TASK OBJECTIVE:
Return the full material exactly.
....................
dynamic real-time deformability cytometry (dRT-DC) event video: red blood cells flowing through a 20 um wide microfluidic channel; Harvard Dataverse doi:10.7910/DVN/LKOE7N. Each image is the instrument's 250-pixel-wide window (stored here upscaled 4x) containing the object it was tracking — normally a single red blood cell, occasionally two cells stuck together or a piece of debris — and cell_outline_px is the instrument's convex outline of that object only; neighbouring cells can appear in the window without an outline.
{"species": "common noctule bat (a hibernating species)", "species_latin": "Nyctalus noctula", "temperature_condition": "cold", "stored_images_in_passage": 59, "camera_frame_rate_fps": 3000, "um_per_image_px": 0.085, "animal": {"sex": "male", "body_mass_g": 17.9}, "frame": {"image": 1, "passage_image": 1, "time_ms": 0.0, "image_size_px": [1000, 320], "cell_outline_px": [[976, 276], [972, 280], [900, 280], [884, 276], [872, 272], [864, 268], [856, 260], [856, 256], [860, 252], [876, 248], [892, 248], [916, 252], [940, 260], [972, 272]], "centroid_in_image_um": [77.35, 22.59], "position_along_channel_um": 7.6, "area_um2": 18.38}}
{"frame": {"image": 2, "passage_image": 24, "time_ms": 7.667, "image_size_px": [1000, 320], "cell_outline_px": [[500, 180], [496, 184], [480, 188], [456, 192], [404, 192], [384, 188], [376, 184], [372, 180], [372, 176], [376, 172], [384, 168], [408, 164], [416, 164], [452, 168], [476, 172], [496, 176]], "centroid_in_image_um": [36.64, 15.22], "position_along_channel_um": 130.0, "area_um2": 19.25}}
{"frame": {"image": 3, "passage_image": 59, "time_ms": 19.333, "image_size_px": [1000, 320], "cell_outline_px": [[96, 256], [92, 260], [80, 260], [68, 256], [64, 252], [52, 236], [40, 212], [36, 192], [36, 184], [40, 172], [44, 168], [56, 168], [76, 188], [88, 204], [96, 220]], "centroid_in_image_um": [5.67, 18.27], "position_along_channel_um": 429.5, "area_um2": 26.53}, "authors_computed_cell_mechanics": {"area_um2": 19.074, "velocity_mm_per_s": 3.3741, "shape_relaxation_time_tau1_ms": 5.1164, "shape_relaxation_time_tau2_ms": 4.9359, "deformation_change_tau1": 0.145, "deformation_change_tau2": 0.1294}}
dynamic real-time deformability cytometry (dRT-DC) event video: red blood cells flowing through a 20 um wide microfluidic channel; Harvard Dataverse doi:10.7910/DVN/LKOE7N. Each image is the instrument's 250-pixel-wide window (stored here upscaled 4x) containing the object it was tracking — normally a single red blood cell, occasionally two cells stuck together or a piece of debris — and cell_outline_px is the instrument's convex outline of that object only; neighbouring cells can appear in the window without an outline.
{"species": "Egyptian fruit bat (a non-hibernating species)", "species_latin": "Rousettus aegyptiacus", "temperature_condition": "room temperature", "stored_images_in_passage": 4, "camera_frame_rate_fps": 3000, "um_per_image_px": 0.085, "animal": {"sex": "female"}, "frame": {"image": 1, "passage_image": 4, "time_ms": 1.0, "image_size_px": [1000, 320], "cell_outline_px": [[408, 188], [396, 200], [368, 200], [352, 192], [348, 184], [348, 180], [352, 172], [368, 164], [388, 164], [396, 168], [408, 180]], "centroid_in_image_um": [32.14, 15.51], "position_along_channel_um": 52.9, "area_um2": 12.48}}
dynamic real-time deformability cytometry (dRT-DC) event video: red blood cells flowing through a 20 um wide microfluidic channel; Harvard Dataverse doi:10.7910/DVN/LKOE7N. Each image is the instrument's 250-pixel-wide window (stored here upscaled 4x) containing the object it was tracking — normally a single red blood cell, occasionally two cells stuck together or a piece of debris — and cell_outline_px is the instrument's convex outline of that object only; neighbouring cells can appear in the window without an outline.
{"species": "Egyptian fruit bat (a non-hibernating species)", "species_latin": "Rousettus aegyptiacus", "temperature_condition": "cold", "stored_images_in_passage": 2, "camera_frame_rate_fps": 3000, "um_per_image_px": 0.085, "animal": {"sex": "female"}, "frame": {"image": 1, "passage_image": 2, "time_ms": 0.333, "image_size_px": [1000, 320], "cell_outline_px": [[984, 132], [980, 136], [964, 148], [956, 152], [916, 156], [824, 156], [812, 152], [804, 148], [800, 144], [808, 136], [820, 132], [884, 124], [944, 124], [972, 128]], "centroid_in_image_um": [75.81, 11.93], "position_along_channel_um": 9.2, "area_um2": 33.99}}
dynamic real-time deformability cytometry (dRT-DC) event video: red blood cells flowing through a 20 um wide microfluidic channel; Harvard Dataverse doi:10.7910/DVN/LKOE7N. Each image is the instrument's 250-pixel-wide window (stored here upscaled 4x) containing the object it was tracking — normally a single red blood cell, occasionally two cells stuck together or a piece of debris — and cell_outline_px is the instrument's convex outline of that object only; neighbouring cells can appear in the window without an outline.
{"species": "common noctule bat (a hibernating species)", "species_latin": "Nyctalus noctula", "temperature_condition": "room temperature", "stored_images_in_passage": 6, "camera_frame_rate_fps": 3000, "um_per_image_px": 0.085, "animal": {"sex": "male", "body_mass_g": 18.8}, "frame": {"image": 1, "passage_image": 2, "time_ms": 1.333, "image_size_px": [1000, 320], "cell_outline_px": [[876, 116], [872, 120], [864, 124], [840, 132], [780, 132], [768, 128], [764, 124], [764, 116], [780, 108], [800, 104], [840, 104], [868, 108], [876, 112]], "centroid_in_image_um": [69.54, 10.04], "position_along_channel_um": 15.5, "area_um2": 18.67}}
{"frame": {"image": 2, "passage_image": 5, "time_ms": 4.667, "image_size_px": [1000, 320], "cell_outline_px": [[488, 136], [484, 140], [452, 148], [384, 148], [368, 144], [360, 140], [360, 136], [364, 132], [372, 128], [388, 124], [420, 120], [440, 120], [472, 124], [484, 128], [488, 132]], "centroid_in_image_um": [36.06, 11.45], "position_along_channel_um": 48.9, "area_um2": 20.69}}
....................
RIGHT ANSWER:
dynamic real-time deformability cytometry (dRT-DC) event video: red blood cells flowing through a 20 um wide microfluidic channel; Harvard Dataverse doi:10.7910/DVN/LKOE7N. Each image is the instrument's 250-pixel-wide window (stored here upscaled 4x) containing the object it was tracking — normally a single red blood cell, occasionally two cells stuck together or a piece of debris — and cell_outline_px is the instrument's convex outline of that object only; neighbouring cells can appear in the window without an outline.
{"species": "common noctule bat (a hibernating species)", "species_latin": "Nyctalus noctula", "temperature_condition": "cold", "stored_images_in_passage": 59, "camera_frame_rate_fps": 3000, "um_per_image_px": 0.085, "animal": {"sex": "male", "body_mass_g": 17.9}, "frame": {"image": 1, "passage_image": 1, "time_ms": 0.0, "image_size_px": [1000, 320], "cell_outline_px": [[976, 276], [972, 280], [900, 280], [884, 276], [872, 272], [864, 268], [856, 260], [856, 256], [860, 252], [876, 248], [892, 248], [916, 252], [940, 260], [972, 272]], "centroid_in_image_um": [77.35, 22.59], "position_along_channel_um": 7.6, "area_um2": 18.38}}
{"frame": {"image": 2, "passage_image": 24, "time_ms": 7.667, "image_size_px": [1000, 320], "cell_outline_px": [[500, 180], [496, 184], [480, 188], [456, 192], [404, 192], [384, 188], [376, 184], [372, 180], [372, 176], [376, 172], [384, 168], [408, 164], [416, 164], [452, 168], [476, 172], [496, 176]], "centroid_in_image_um": [36.64, 15.22], "position_along_channel_um": 130.0, "area_um2": 19.25}}
{"frame": {"image": 3, "passage_image": 59, "time_ms": 19.333, "image_size_px": [1000, 320], "cell_outline_px": [[96, 256], [92, 260], [80, 260], [68, 256], [64, 252], [52, 236], [40, 212], [36, 192], [36, 184], [40, 172], [44, 168], [56, 168], [76, 188], [88, 204], [96, 220]], "centroid_in_image_um": [5.67, 18.27], "position_along_channel_um": 429.5, "area_um2": 26.53}, "authors_computed_cell_mechanics": {"area_um2": 19.074, "velocity_mm_per_s": 3.3741, "shape_relaxation_time_tau1_ms": 5.1164, "shape_relaxation_time_tau2_ms": 4.9359, "deformation_change_tau1": 0.145, "deformation_change_tau2": 0.1294}}
dynamic real-time deformability cytometry (dRT-DC) event video: red blood cells flowing through a 20 um wide microfluidic channel; Harvard Dataverse doi:10.7910/DVN/LKOE7N. Each image is the instrument's 250-pixel-wide window (stored here upscaled 4x) containing the object it was tracking — normally a single red blood cell, occasionally two cells stuck together or a piece of debris — and cell_outline_px is the instrument's convex outline of that object only; neighbouring cells can appear in the window without an outline.
{"species": "Egyptian fruit bat (a non-hibernating species)", "species_latin": "Rousettus aegyptiacus", "temperature_condition": "room temperature", "stored_images_in_passage": 4, "camera_frame_rate_fps": 3000, "um_per_image_px": 0.085, "animal": {"sex": "female"}, "frame": {"image": 1, "passage_image": 4, "time_ms": 1.0, "image_size_px": [1000, 320], "cell_outline_px": [[408, 188], [396, 200], [368, 200], [352, 192], [348, 184], [348, 180], [352, 172], [368, 164], [388, 164], [396, 168], [408, 180]], "centroid_in_image_um": [32.14, 15.51], "position_along_channel_um": 52.9, "area_um2": 12.48}}
dynamic real-time deformability cytometry (dRT-DC) event video: red blood cells flowing through a 20 um wide microfluidic channel; Harvard Dataverse doi:10.7910/DVN/LKOE7N. Each image is the instrument's 250-pixel-wide window (stored here upscaled 4x) containing the object it was tracking — normally a single red blood cell, occasionally two cells stuck together or a piece of debris — and cell_outline_px is the instrument's convex outline of that object only; neighbouring cells can appear in the window without an outline.
{"species": "Egyptian fruit bat (a non-hibernating species)", "species_latin": "Rousettus aegyptiacus", "temperature_condition": "cold", "stored_images_in_passage": 2, "camera_frame_rate_fps": 3000, "um_per_image_px": 0.085, "animal": {"sex": "female"}, "frame": {"image": 1, "passage_image": 2, "time_ms": 0.333, "image_size_px": [1000, 320], "cell_outline_px": [[984, 132], [980, 136], [964, 148], [956, 152], [916, 156], [824, 156], [812, 152], [804, 148], [800, 144], [808, 136], [820, 132], [884, 124], [944, 124], [972, 128]], "centroid_in_image_um": [75.81, 11.93], "position_along_channel_um": 9.2, "area_um2": 33.99}}
dynamic real-time deformability cytometry (dRT-DC) event video: red blood cells flowing through a 20 um wide microfluidic channel; Harvard Dataverse doi:10.7910/DVN/LKOE7N. Each image is the instrument's 250-pixel-wide window (stored here upscaled 4x) containing the object it was tracking — normally a single red blood cell, occasionally two cells stuck together or a piece of debris — and cell_outline_px is the instrument's convex outline of that object only; neighbouring cells can appear in the window without an outline.
{"species": "common noctule bat (a hibernating species)", "species_latin": "Nyctalus noctula", "temperature_condition": "room temperature", "stored_images_in_passage": 6, "camera_frame_rate_fps": 3000, "um_per_image_px": 0.085, "animal": {"sex": "male", "body_mass_g": 18.8}, "frame": {"image": 1, "passage_image": 2, "time_ms": 1.333, "image_size_px": [1000, 320], "cell_outline_px": [[876, 116], [872, 120], [864, 124], [840, 132], [780, 132], [768, 128], [764, 124], [764, 116], [780, 108], [800, 104], [840, 104], [868, 108], [876, 112]], "centroid_in_image_um": [69.54, 10.04], "position_along_channel_um": 15.5, "area_um2": 18.67}}
{"frame": {"image": 2, "passage_image": 5, "time_ms": 4.667, "image_size_px": [1000, 320], "cell_outline_px": [[488, 136], [484, 140], [452, 148], [384, 148], [368, 144], [360, 140], [360, 136], [364, 132], [372, 128], [388, 124], [420, 120], [440, 120], [472, 124], [484, 128], [488, 132]], "centroid_in_image_um": [36.06, 11.45], "position_along_channel_um": 48.9, "area_um2": 20.69}}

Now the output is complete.